PhD student selected for Conception X, a deeptech incubator programme

David P Harvey aims to further develop and commercialise a ‘spirometer’ device which accurately measures human breath.

The device – which is based on technology originally developed for use in military combat UAVs – has been repurposed to a medical application and is believed to be the most accurate portable pressure sensor in the world at measuring human breath.

On the strength of his research, David has now been chosen to take part in Conception X, a business incubation programme for PhD students who are working on deep tech solutions to some of the world’s biggest problems. During the nine-month programme the venture scientists are coached and mentored to build viable and robust start-up companies, culminating in the opportunity to pitch their idea to investors and technology experts.

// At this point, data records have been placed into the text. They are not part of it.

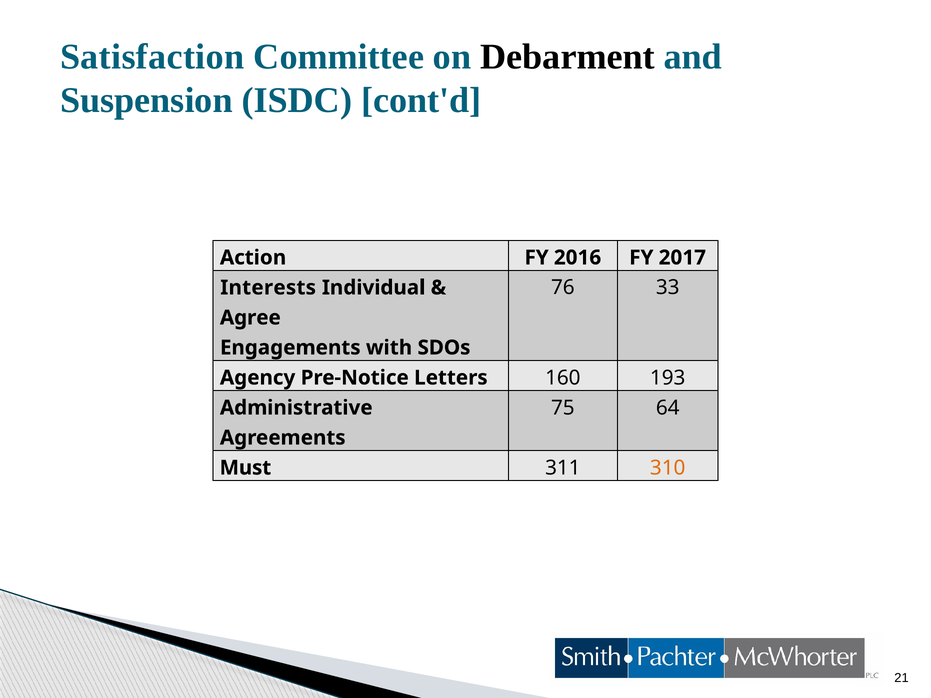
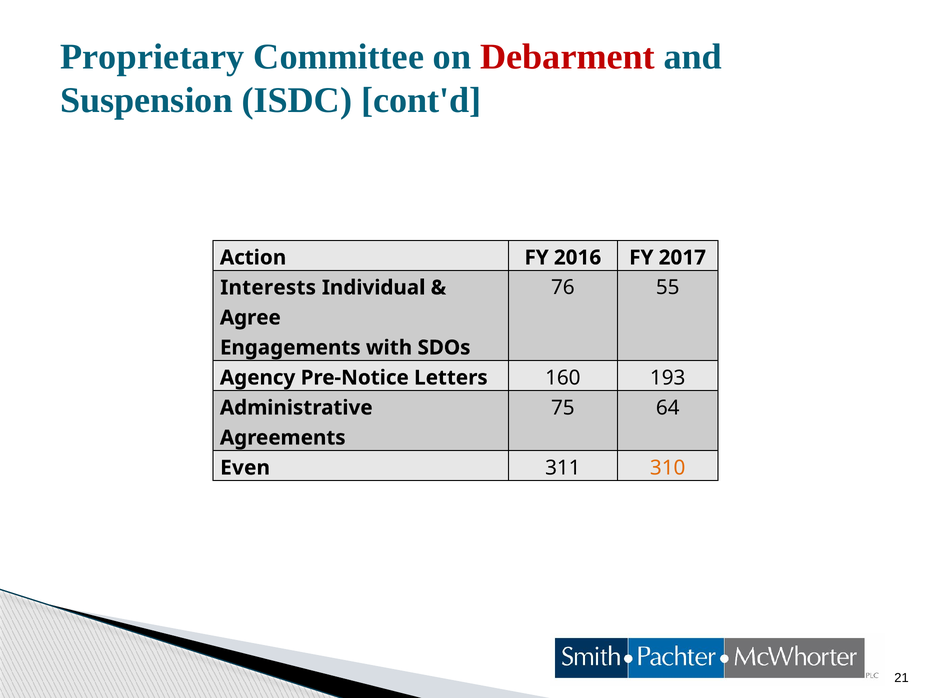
Satisfaction: Satisfaction -> Proprietary
Debarment colour: black -> red
33: 33 -> 55
Must: Must -> Even
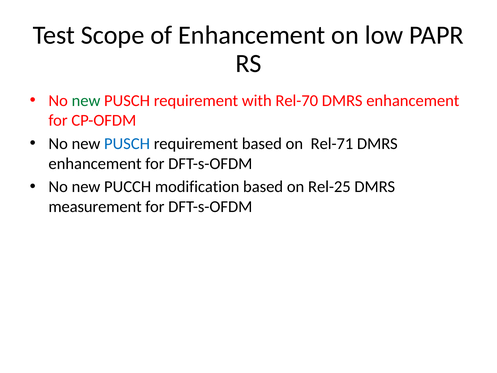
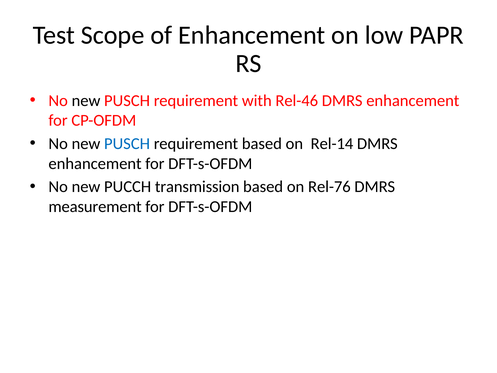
new at (86, 101) colour: green -> black
Rel-70: Rel-70 -> Rel-46
Rel-71: Rel-71 -> Rel-14
modification: modification -> transmission
Rel-25: Rel-25 -> Rel-76
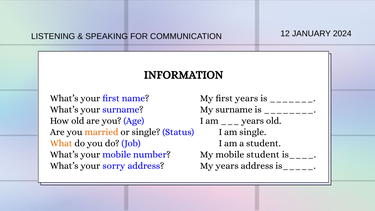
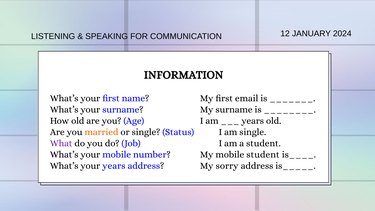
first years: years -> email
What colour: orange -> purple
your sorry: sorry -> years
My years: years -> sorry
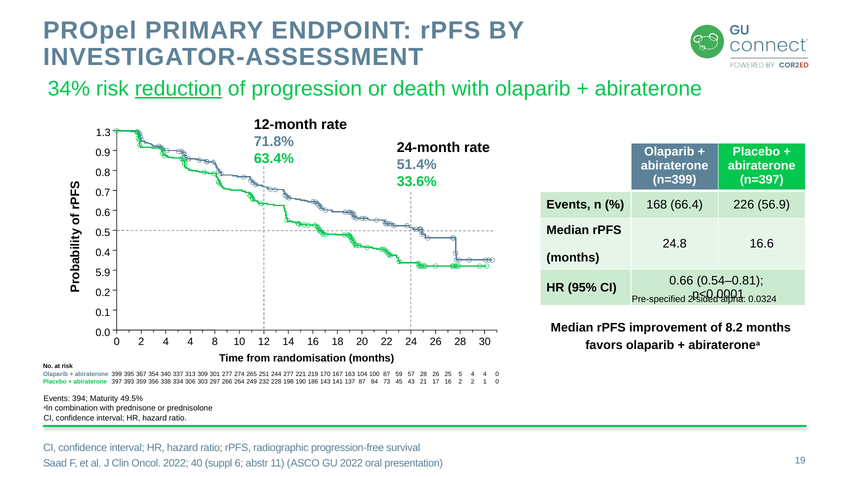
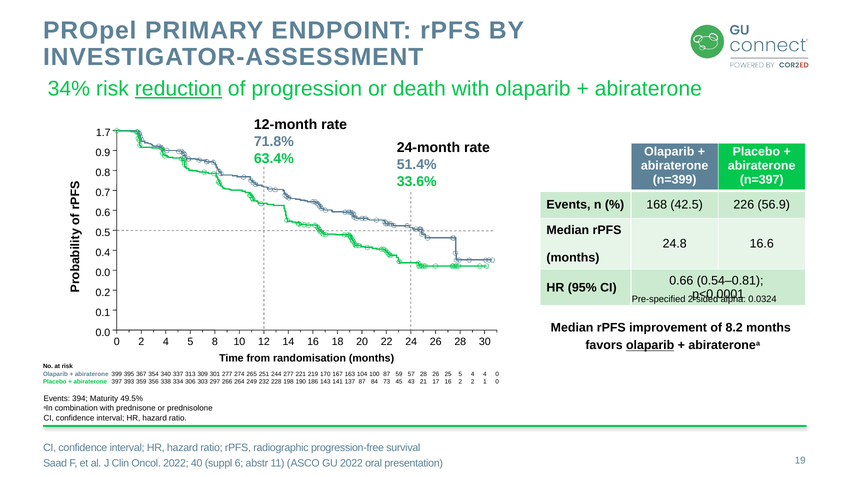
1.3: 1.3 -> 1.7
66.4: 66.4 -> 42.5
5.9 at (103, 273): 5.9 -> 0.0
2 4 4: 4 -> 5
olaparib at (650, 345) underline: none -> present
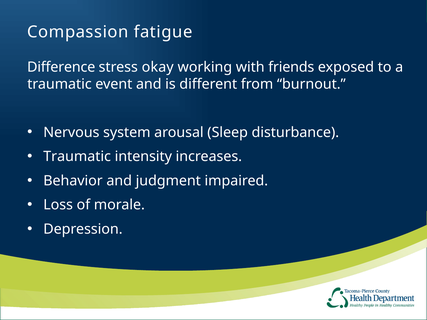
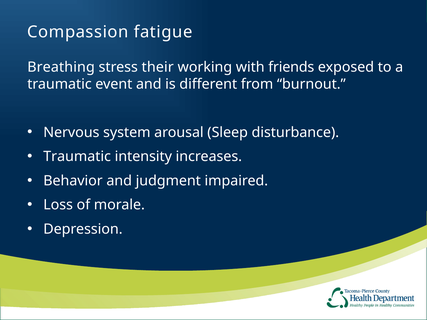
Difference: Difference -> Breathing
okay: okay -> their
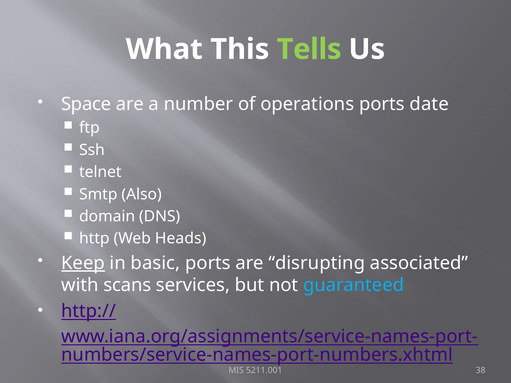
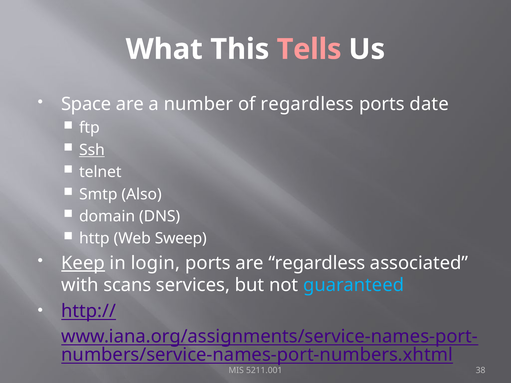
Tells colour: light green -> pink
of operations: operations -> regardless
Ssh underline: none -> present
Heads: Heads -> Sweep
basic: basic -> login
are disrupting: disrupting -> regardless
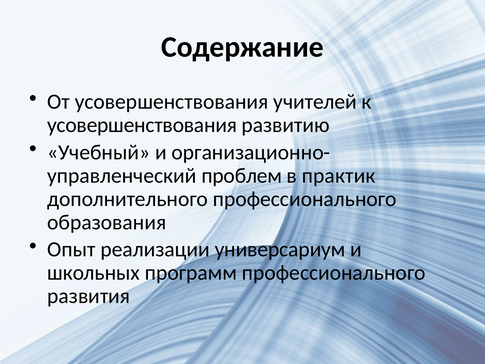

David, who is in the final year of his PhD within the Department of Mechanical Engineering Sciences, designed the small handheld device with supervisors Dr David Birch and Professor Mike Hughes. They then benchmarked the device’s performance against medical regulatory standards for spirometers (devices for measuring lung function and health) using Surrey’s specialised wind tunnel facilities.

David Harvey explains: “We recognised fairly early on that existing spirometers have a blind spot in their performance caused by the immense difficulty of precisely and repeatedly measuring very low rates of airflow, typical with breathing when relaxed. By focusing solely on the range of human breath, however, and leveraging advances in biomedical engineering, our device has succeeded in overcoming this problem.

“We hope that this breakthrough will lead to a simpler diagnostic process and improved clinical care for those with respiratory diseases that are difficult to measure such as asthma, cystic fibrosis, bronchitis and emphysema. We are now actively seeking to engage with experts in this field to further understand these diagnostic challenges.”

Dr Birch comments: "This is another example of how our world-leading technology is finding its way into applications we'd never have been able to anticipate at the time of development. We are looking forward to working with David to commercialise this technology and realise its full potential."

After completing his PhD, David hopes to use his research to pitch and gain funding for a start-up to commercialise this next generation spirometer. In the future, he hopes to explore the use of the technology to detect physiological signals beyond breathing, enabling broader monitoring of patients’ health, and also the integration of artificial intelligence for earlier detection of respiratory conditions.